Cause: Existing SGX or TDX dependencies on the system conflict with Trustee.
Solution: Run yum remove libsgx-dcap-default-qpl libsgx-dcap-quote-verify, then retry the installation.
wget fails to download the encrypted model with a "Connection refused" error
Cause: The python3 -m http.server service that was started in Step 1 has stopped.
Solution: Return to the first terminal window and verify the service is running. If stopped, go to the /cai/trustee/mount/cipher directory and restart it.
Cannot access the Web UI in a browser (http://<Public IP address of the ECS instance>:7860)
Causes and troubleshooting:
-
Security group rule: Verify that the security group allows inbound traffic on TCP port 7860 from the internet.
-
Service listening address: Make sure the startup command includes
--server-name 0.0.0.0. -
Service status: In the third terminal window, verify that the
web_demo.pyprocess is still running correctly.

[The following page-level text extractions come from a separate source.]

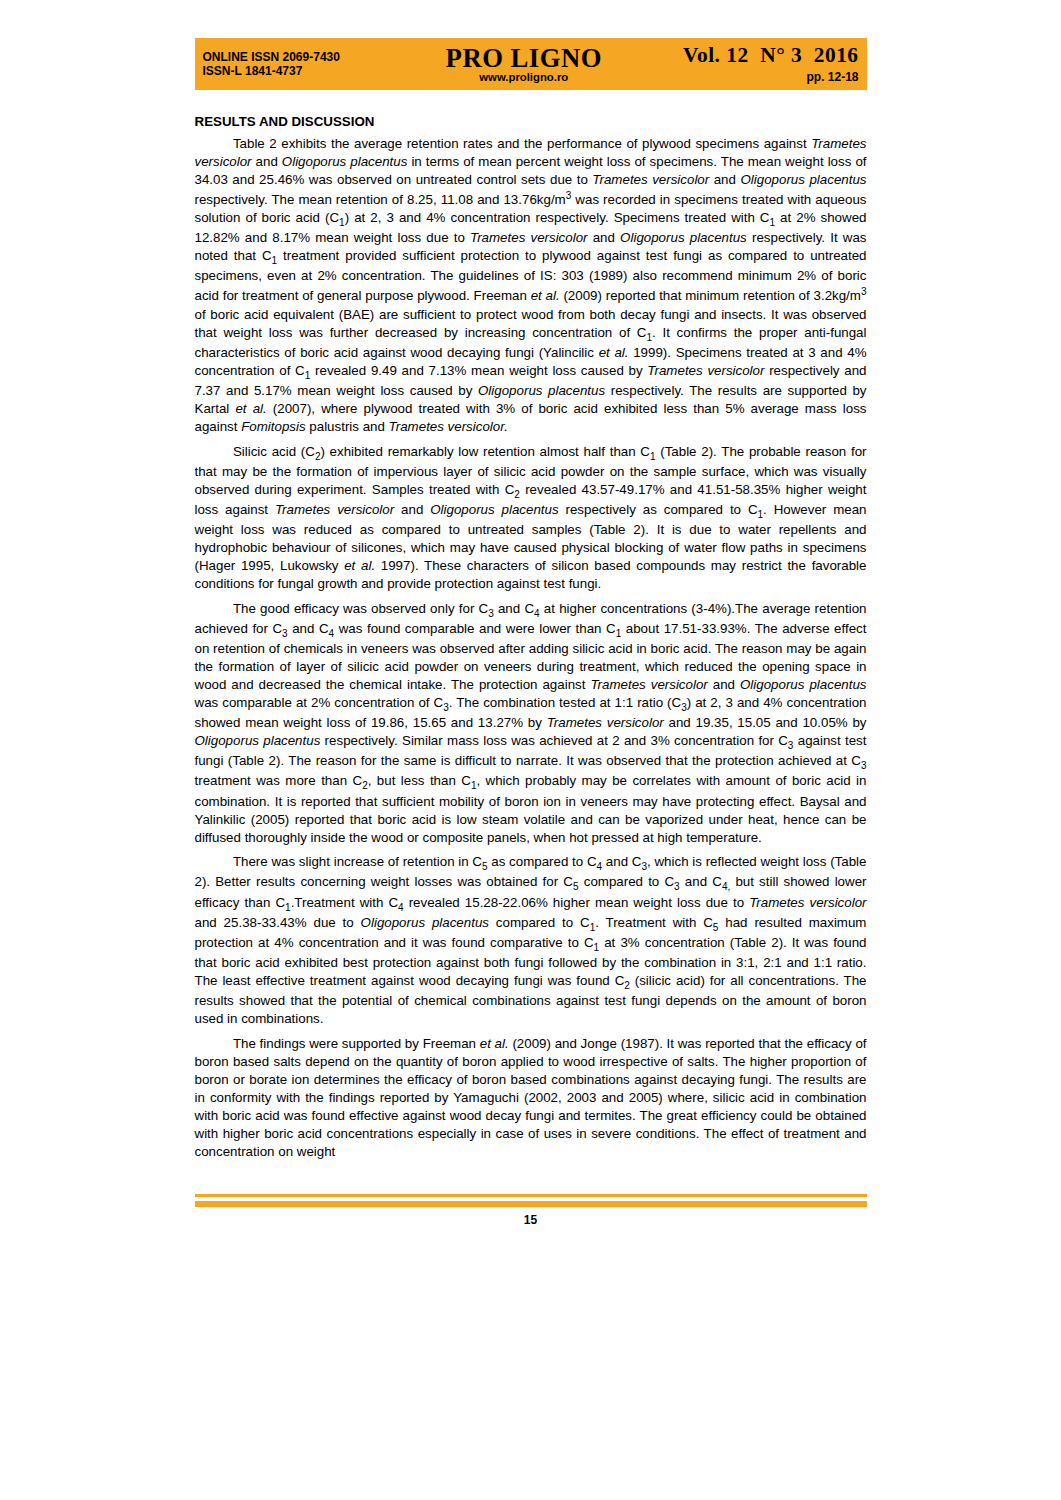ONLINE ISSN 2069-7430
ISSN-L 1841-4737
PRO LIGNO
www.proligno.ro
Vol. 12 N° 3 2016
pp. 12-18
Results and Discussion
Table 2 exhibits the average retention rates and the performance of plywood specimens against Trametes versicolor and Oligoporus placentus in terms of mean percent weight loss of specimens. The mean weight loss of 34.03 and 25.46% was observed on untreated control sets due to Trametes versicolor and Oligoporus placentus respectively. The mean retention of 8.25, 11.08 and 13.76kg/m3 was recorded in specimens treated with aqueous solution of boric acid (C1) at 2, 3 and 4% concentration respectively. Specimens treated with C1 at 2% showed 12.82% and 8.17% mean weight loss due to Trametes versicolor and Oligoporus placentus respectively. It was noted that C1 treatment provided sufficient protection to plywood against test fungi as compared to untreated specimens, even at 2% concentration. The guidelines of IS: 303 (1989) also recommend minimum 2% of boric acid for treatment of general purpose plywood. Freeman et al. (2009) reported that minimum retention of 3.2kg/m3 of boric acid equivalent (BAE) are sufficient to protect wood from both decay fungi and insects. It was observed that weight loss was further decreased by increasing concentration of C1. It confirms the proper anti-fungal characteristics of boric acid against wood decaying fungi (Yalincilic et al. 1999). Specimens treated at 3 and 4% concentration of C1 revealed 9.49 and 7.13% mean weight loss caused by Trametes versicolor respectively and 7.37 and 5.17% mean weight loss caused by Oligoporus placentus respectively. The results are supported by Kartal et al. (2007), where plywood treated with 3% of boric acid exhibited less than 5% average mass loss against Fomitopsis palustris and Trametes versicolor.
Silicic acid (C2) exhibited remarkably low retention almost half than C1 (Table 2). The probable reason for that may be the formation of impervious layer of silicic acid powder on the sample surface, which was visually observed during experiment. Samples treated with C2 revealed 43.57-49.17% and 41.51-58.35% higher weight loss against Trametes versicolor and Oligoporus placentus respectively as compared to C1. However mean weight loss was reduced as compared to untreated samples (Table 2). It is due to water repellents and hydrophobic behaviour of silicones, which may have caused physical blocking of water flow paths in specimens (Hager 1995, Lukowsky et al. 1997). These characters of silicon based compounds may restrict the favorable conditions for fungal growth and provide protection against test fungi.
The good efficacy was observed only for C3 and C4 at higher concentrations (3-4%).The average retention achieved for C3 and C4 was found comparable and were lower than C1 about 17.51-33.93%. The adverse effect on retention of chemicals in veneers was observed after adding silicic acid in boric acid. The reason may be again the formation of layer of silicic acid powder on veneers during treatment, which reduced the opening space in wood and decreased the chemical intake. The protection against Trametes versicolor and Oligoporus placentus was comparable at 2% concentration of C3. The combination tested at 1:1 ratio (C3) at 2, 3 and 4% concentration showed mean weight loss of 19.86, 15.65 and 13.27% by Trametes versicolor and 19.35, 15.05 and 10.05% by Oligoporus placentus respectively. Similar mass loss was achieved at 2 and 3% concentration for C3 against test fungi (Table 2). The reason for the same is difficult to narrate. It was observed that the protection achieved at C3 treatment was more than C2, but less than C1, which probably may be correlates with amount of boric acid in combination. It is reported that sufficient mobility of boron ion in veneers may have protecting effect. Baysal and Yalinkilic (2005) reported that boric acid is low steam volatile and can be vaporized under heat, hence can be diffused thoroughly inside the wood or composite panels, when hot pressed at high temperature.
There was slight increase of retention in C5 as compared to C4 and C3, which is reflected weight loss (Table 2). Better results concerning weight losses was obtained for C5 compared to C3 and C4, but still showed lower efficacy than C1.Treatment with C4 revealed 15.28-22.06% higher mean weight loss due to Trametes versicolor and 25.38-33.43% due to Oligoporus placentus compared to C1. Treatment with C5 had resulted maximum protection at 4% concentration and it was found comparative to C1 at 3% concentration (Table 2). It was found that boric acid exhibited best protection against both fungi followed by the combination in 3:1, 2:1 and 1:1 ratio. The least effective treatment against wood decaying fungi was found C2 (silicic acid) for all concentrations. The results showed that the potential of chemical combinations against test fungi depends on the amount of boron used in combinations.
The findings were supported by Freeman et al. (2009) and Jonge (1987). It was reported that the efficacy of boron based salts depend on the quantity of boron applied to wood irrespective of salts. The higher proportion of boron or borate ion determines the efficacy of boron based combinations against decaying fungi. The results are in conformity with the findings reported by Yamaguchi (2002, 2003 and 2005) where, silicic acid in combination with boric acid was found effective against wood decay fungi and termites. The great efficiency could be obtained with higher boric acid concentrations especially in case of uses in severe conditions. The effect of treatment and concentration on weight
15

Error when getting the key file: {code: 111, kind: ConnectionRefused, message: "Connection refused"}
Cause 1: Run systemctl status trustee to check the Trustee service. If the status is inactive, the service is not running.

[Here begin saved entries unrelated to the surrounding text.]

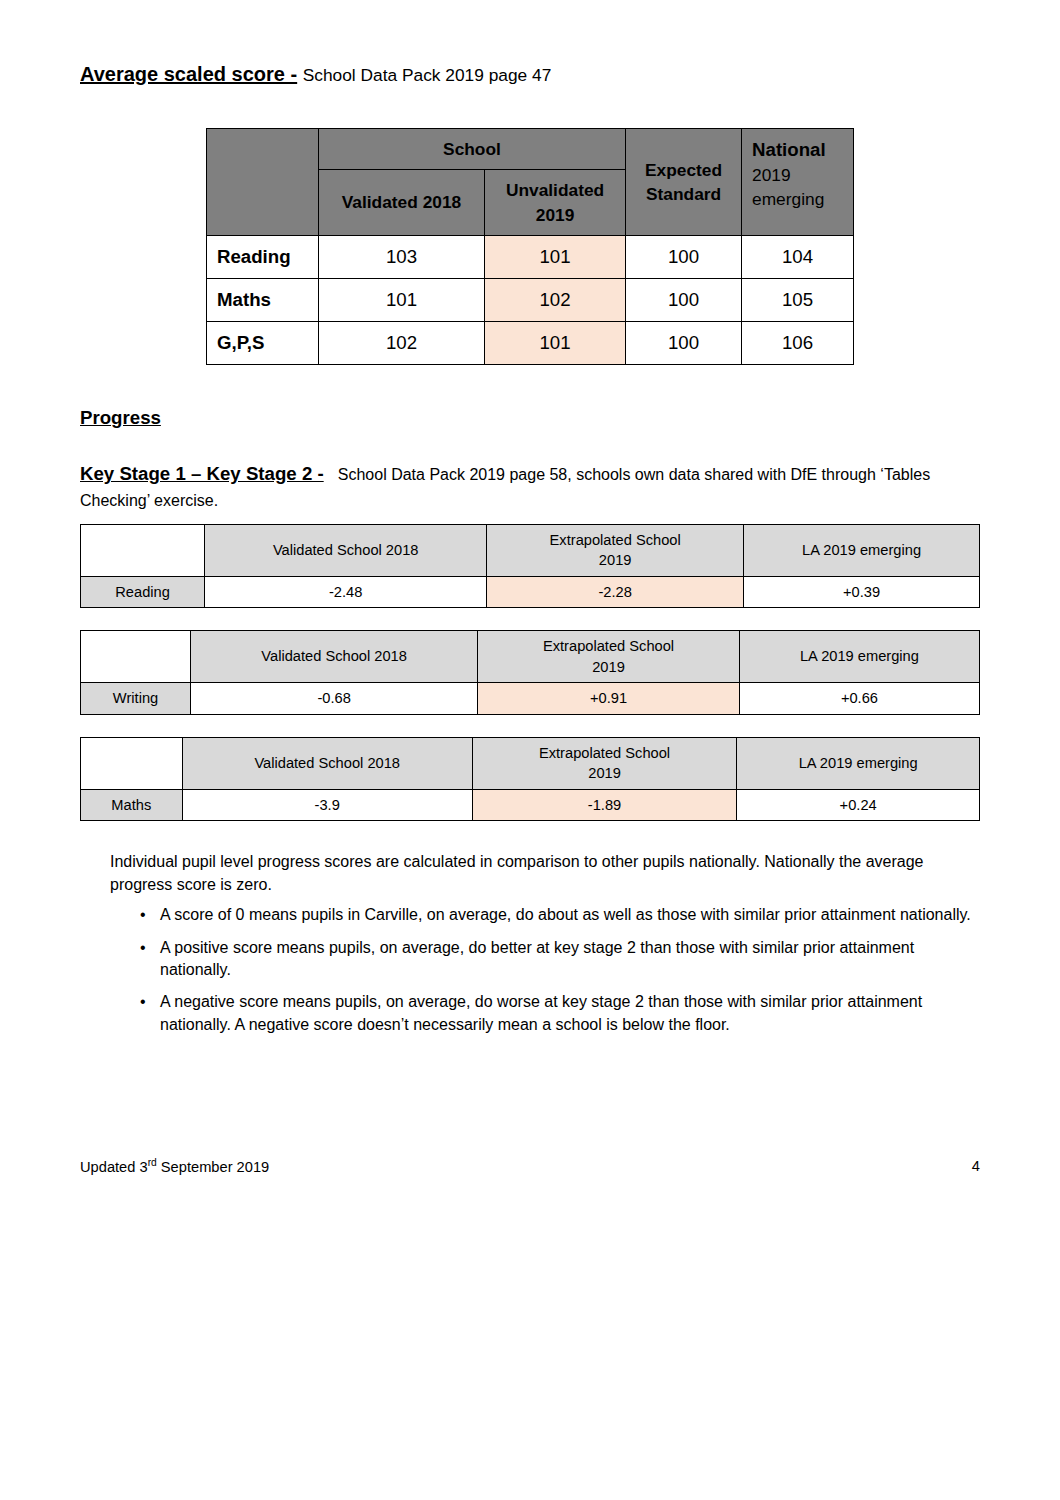Average scaled score - School Data Pack 2019 page 47
| | School | Expected Standard | National 2019 emerging |
| --- | --- | --- | --- |
| Validated 2018 | Unvalidated 2019 |
| Reading | 103 | 101 | 100 | 104 |
| Maths | 101 | 102 | 100 | 105 |
| G,P,S | 102 | 101 | 100 | 106 |
Progress
Key Stage 1 – Key Stage 2 - School Data Pack 2019 page 58, schools own data shared with DfE through ‘Tables Checking’ exercise.
| | Validated School 2018 | Extrapolated School 2019 | LA 2019 emerging |
| --- | --- | --- | --- |
| Reading | -2.48 | -2.28 | +0.39 |
| | Validated School 2018 | Extrapolated School 2019 | LA 2019 emerging |
| --- | --- | --- | --- |
| Writing | -0.68 | +0.91 | +0.66 |
| | Validated School 2018 | Extrapolated School 2019 | LA 2019 emerging |
| --- | --- | --- | --- |
| Maths | -3.9 | -1.89 | +0.24 |
Individual pupil level progress scores are calculated in comparison to other pupils nationally. Nationally the average progress score is zero.
A score of 0 means pupils in Carville, on average, do about as well as those with similar prior attainment nationally.
A positive score means pupils, on average, do better at key stage 2 than those with similar prior attainment nationally.
A negative score means pupils, on average, do worse at key stage 2 than those with similar prior attainment nationally. A negative score doesn’t necessarily mean a school is below the floor.
Updated 3rd September 2019
4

Solution: Run systemctl start trustee to start the service.
Cause 2: The default remote attestation policy is too strict, causing TDX environment verification to fail.
Solution: (Development and staging only) Run sed -i 's/^default allow = false$/default allow = true/' /opt/trustee/kbs/policy.rego to temporarily allow verification to succeed.